JAKARTA (KBK) – Setelah lebih dari sepuluh menit tangannya sibuk membolak-balikan cireng, penganan berbahan dasar aci itu diangkat dari penggorengan. Satu menit kemudian giliran sosis berwarna merah yang masuk wajan untuk dimatangkan. Di dekat kompor gasnya, berderet minuman kemasan cepat saji yang tergantung di seutas tali rapiah. Di sisi kanan kompor, teronggok teremos berisi es batu.

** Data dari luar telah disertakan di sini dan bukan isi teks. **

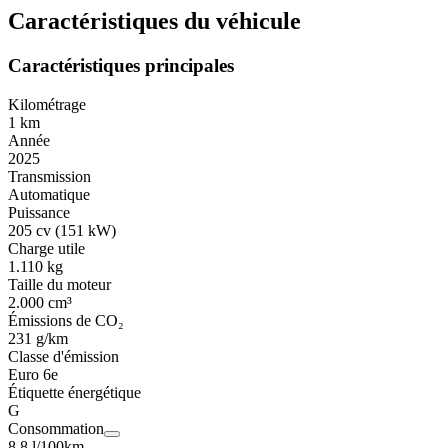
Caractéristiques du véhicule
Caractéristiques principales
Kilométrage
1 km
Année
2025
Transmission
Automatique
Puissance
205 cv (151 kW)
Charge utile
1.110 kg
Taille du moteur
2.000 cm³
Émissions de CO₂
231 g/km
Classe d'émission
Euro 6e
Étiquette énergétique
G
Consommation
8,8 l/100km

“Ini cireng rasa oncom mas, satunya lima ratus saja,” ucap Jumiati, warga Kampung Akuarium, Penjaringan, Jakarta Utara yang kini menempati shelter A (19/2).

Di shelter bernomor urut A 28 tersebut Jumiati merasa hidupnya berdenyut kembali. Jauh sebelum Pemda DKI Jakarta mendirikan shelter untuk keluarganya, setiap hari Juamiati hanya bisa termenung memikirkan nasib.

Pasca penggusuran april 2015 silam, Jumiati hanya bertahan hidup dengan bernaung di gubukan semi permanen yang kerap bergoyang bila ditiup angin pantai.

“Alhamdulilah kehidupan saya bisa kembali. Sekarang saya bisa jualan lagi, sudah dua tahun saya hanya melamun karena rumah digusur dan tidak bisa berjualan,” ucap ibu dua orang anak itu.

“Jadi nggak stres lagi di sini,” tambahnya.

Meski Jumiati baru menempati shelter sejak 1 minggu lalu namun wanita yang telah mendiami Kampung Akuarium sejak tahun 1990 itu yakin bahwa dirinya bisa merajut kembali kehidupan yang terenggut oleh aksi penggusuran.

“Saya terimakasih dengan pak Gubernur karena perhatikan kami,” kata Jumiati sambil menyeduh tiga gelas es teh manis.

Seperti kebanyakan penghuni Kampung Akuarium lainnya, suami Jumiati bekerja sebagai pelaut di Pelabuhan Sunda Kelapa. Ia hanya dikirimi uang tiap 1 bulan sekali, namun berkat adanya shelter kini Jumiati tak lagi risau bila suami terlambat kirim uang karena dirinya bisa bersandar pada penghasilan dari warung.